Routing and endpoints

Vespa Cloud supports multiple methods of routing requests to your application. This page describes how these routing methods work, failover, and how to configure them.

By default, each deployment of your Vespa application will have a zone endpoint. In addition to the default zone endpoint, you can configure global endpoints.

All endpoints for your application are available under the endpoints tab of each deployment in the console.

Endpoint format

Our endpoints are on the format: {random}.{random}.{scope}.vespa-app.cloud.

We have recently moved from endpoint format: {service}.{instance}.{application}.{tenant}.{scope}.vespa-app.cloud. There are primarily two reasons for moving to another endpoint format:

Endpoint scopes

Zone endpoint

This is the default endpoint for a deployment. Requests through a zone endpoint are sent directly to the zone.

Zone endpoints are created implicitly, one per container cluster declared in services.xml. Zone endpoints are not configurable.

Zone endpoints will have the suffix z.vespa-app.cloud

Global endpoint

A global endpoint is an endpoint that can route requests to multiple zones. It can be configured in in deployment.xml. Similar to how a CDN works, requests through this endpoint will be routed to the nearest zone based on geo proximity, i.e. the zone that is nearest to the client.

Global endpoints will have the suffix g.vespa-app.cloud

Global endpoints do not support feeding. Feeding must be done through zone endpoints.

Routing control

Vespa Cloud has two mechanisms for manually controlling routing of requests to a zone:

This section describes the latter mechanism. Navigate to the relevant deployment of your application in the console.
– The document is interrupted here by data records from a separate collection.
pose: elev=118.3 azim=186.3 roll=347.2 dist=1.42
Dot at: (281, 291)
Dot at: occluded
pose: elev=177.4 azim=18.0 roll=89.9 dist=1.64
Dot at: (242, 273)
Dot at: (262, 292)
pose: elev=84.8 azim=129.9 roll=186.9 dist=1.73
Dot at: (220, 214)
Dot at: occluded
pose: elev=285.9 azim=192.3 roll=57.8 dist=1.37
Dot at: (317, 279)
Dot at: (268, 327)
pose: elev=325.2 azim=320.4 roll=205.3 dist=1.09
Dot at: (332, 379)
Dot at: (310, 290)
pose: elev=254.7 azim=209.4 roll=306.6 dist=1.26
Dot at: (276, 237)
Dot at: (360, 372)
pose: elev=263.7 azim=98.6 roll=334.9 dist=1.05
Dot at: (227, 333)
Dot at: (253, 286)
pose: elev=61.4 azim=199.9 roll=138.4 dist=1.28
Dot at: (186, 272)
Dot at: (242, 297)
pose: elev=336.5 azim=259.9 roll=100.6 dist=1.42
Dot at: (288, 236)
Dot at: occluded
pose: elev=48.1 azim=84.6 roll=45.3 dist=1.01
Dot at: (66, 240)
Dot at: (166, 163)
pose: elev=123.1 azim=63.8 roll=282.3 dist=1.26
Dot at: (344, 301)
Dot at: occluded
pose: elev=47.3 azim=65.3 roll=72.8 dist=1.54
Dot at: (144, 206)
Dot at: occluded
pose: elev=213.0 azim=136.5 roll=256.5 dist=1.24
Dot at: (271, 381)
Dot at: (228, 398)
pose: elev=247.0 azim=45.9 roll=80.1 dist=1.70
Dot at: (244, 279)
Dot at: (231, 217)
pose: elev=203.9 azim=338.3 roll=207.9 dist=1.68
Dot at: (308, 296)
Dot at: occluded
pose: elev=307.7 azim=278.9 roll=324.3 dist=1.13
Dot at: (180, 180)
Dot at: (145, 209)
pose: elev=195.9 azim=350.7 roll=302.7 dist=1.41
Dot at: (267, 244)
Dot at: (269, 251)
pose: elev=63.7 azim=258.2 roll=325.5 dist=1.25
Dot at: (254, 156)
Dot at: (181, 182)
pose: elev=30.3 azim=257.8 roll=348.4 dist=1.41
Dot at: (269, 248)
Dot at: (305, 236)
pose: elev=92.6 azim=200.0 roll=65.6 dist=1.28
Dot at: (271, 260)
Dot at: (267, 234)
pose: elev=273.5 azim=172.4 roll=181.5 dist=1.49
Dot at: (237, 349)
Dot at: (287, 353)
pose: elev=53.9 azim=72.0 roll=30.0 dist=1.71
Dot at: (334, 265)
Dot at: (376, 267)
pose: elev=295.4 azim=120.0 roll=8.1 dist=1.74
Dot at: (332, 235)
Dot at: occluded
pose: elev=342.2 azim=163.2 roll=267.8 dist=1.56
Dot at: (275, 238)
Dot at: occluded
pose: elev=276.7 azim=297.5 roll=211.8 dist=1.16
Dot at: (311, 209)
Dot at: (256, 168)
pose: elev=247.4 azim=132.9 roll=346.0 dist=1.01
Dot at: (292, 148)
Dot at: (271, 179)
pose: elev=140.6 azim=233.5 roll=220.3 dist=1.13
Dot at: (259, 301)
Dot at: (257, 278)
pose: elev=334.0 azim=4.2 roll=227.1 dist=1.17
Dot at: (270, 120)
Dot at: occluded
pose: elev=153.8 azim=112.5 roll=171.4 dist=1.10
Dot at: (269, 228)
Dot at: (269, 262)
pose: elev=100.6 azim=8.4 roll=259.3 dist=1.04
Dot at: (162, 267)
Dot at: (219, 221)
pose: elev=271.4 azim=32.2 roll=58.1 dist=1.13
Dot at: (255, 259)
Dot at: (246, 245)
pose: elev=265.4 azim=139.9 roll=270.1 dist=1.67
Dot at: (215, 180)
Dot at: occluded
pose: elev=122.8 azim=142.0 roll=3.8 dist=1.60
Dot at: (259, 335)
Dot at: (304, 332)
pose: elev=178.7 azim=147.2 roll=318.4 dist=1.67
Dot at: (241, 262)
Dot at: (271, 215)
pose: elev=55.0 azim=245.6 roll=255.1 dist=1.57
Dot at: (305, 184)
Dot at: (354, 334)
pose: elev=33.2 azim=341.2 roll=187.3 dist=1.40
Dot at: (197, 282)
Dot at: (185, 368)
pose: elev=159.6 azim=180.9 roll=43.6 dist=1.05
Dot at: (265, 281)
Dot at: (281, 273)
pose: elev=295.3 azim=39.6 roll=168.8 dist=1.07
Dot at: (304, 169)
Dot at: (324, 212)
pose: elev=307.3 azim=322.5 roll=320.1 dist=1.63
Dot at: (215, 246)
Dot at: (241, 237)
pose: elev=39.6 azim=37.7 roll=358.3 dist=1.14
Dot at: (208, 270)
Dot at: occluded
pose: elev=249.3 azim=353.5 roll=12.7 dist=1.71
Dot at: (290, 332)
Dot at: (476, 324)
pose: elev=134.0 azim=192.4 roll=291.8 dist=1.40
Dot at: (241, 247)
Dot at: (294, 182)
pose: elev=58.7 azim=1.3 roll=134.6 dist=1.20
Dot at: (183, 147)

Hovering over the GLOBAL ROUTING badge will display the current status and when it was last changed.

Change status

In case of a production emergency, a zone can be manually set out to prevent it from receiving requests:

Hover over the GLOBAL ROUTING badge for the problematic deployment and click Deactivate.

Inspection of the status will now show the status set to OUT. To set the zone back in and have it continue receiving requests: Hover over the GLOBAL ROUTING badge again and click Activate.

Behaviour

Changing the routing status is independent of the endpoint scope used. You're technically overriding the routing status the deployment reports to the Vespa Cloud routing infrastructure. This means that a change to routing status affects both zonal endpoints and global endpoints.

Deactivating a deployment disables routing of requests to that deployment through global endpoints until the deployment is activated again. As routing through these endpoints is DNS-based, it may take up between 5 and 15 minutes for all traffic to shift to other deployments.

If all deployments of an endpoint are deactivated, requests are distributed as if all deployments were active. This is because attempting to route traffic according to the original configuration is preferable to discarding all requests.

Migrating from deprecated syntax for global endpoints

Global endpoints were initially configured by setting the global-service-id attribute on the <prod> element in deployment.xml. To control which deployments were part of your global endpoint, you had set the active attribute on the <region> element.

These attributes have since been replaced by the <endpoints> element. The legacy syntax is still supported, but migrating to the new syntax is encouraged. Migration from deprecated syntax to the current syntax is seamless and does not cause service disruption.

The following example shows how to move from the deprecated syntax to the current one:

<!-- Deprecated variant -->
<deployment version="1.0">
  <prod global-service-id="query">
    <region active="true">aws-us-east-1c</region>
    <region active="true">aws-us-west-2a</region>
    <region active="false">aws-eu-west-1a</region>
  </prod>
</deployment>
<!-- Current variant -->
<deployment version="1.0">
  <prod>
    <region>aws-us-east-1c</region>
    <region>aws-us-west-2a</region>
    <region>aws-eu-west-1a</region>
  </prod>
  <endpoints>
    <endpoint container-id="query">
      <region>aws-us-east-1c</region>
      <region>aws-us-west-2a</region>
    </endpoint>
  </endpoints>
</deployment>

AWS clients

While Vespa Cloud is hosted in AWS, clients that talk to Vespa Cloud from AWS nodes will be treated as any other client from the Internet. This means clients in AWS will generate regular Internet egress traffic even though they are talking to a service in AWS in the same zone.